Ray performance using physical CPUs versus logical CPUs

Hi there,

I am interested in Ray performance using physical CPUs against logical CPUs. Given Debugging and Profiling — Ray v1.9.1, and particularly:

Do the machines you’re running on have fewer physical cores than logical cores? You can check the number of logical cores with psutil.cpu_count() and the number of physical cores with psutil.cpu_count(logical=False). This is common on a lot of machines and especially on EC2. For many workloads (especially numerical workloads), you often cannot expect a greater speedup than the number of physical CPUs.

I have the following question. Why can’t I expect a greater speedup than the number of physical CPUs for many workloads (especially numerical workloads)?

Thanks in advance!

Hi @YarShev!

Why can’t I expect a greater speedup than the number of physical CPUs for many workloads (especially numerical workloads)?
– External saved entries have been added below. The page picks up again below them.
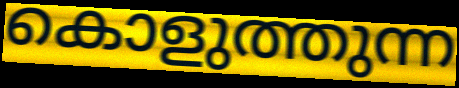
കൊളുത്തുന്നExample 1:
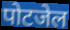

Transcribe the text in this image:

पोटजेल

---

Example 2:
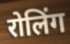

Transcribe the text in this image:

रोलिंग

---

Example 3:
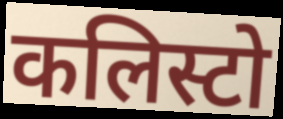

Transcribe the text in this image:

कलिस्टो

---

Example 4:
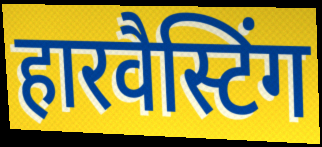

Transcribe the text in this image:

हारवैस्टिंग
Because workloads such as numerical workloads are often compute-intensive, meaning that they involve mostly on-physical-core execution.
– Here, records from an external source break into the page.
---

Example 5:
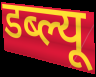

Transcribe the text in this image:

डब्ल्यू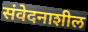
संवेदनाशीलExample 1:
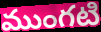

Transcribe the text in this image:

ముంగటి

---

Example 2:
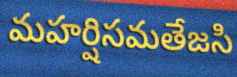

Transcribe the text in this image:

మహర్షిసమతేజసి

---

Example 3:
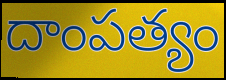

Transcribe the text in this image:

దాంపత్యం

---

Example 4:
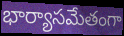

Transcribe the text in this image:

భార్యాసమేతంగా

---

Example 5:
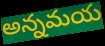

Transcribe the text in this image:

అన్నమయ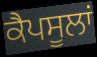
ਕੈਪਸੂਲਾਂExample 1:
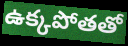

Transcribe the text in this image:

ఉక్కపోతతో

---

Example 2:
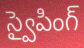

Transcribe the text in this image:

స్వైపింగ్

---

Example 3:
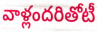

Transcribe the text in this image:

వాళ్లందరితోటీ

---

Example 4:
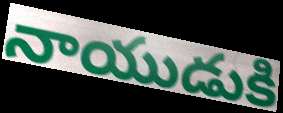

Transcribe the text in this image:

నాయుడుకి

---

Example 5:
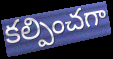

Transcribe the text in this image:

కల్పించగా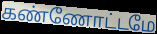
கண்ணோட்டமே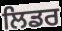
ਲਿਡਰ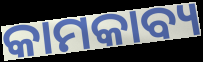
କାମକାବ୍ୟ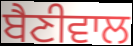
ਬੈਣੀਵਾਲ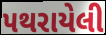
પથરાયેલી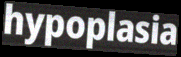
hypoplasia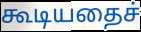
கூடியதைச்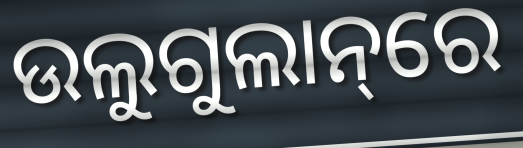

A logical core (i.e. HyperThreading) works by swapping in a thread of execution onto a physical core when the current thread on the physical core stalls to e.g. access memory or perform I/O. If all threads involve mostly on-physical-core execution and therefore are performing very little memory accesses or I/O, these threads will end up being in constant contention for the physical core, yielding very little parallelism between the threads, and maybe even degrading performance due to the overhead of these context switches.

Hi @Clark_Zinzow, thank you for the answer! That makes sense to me.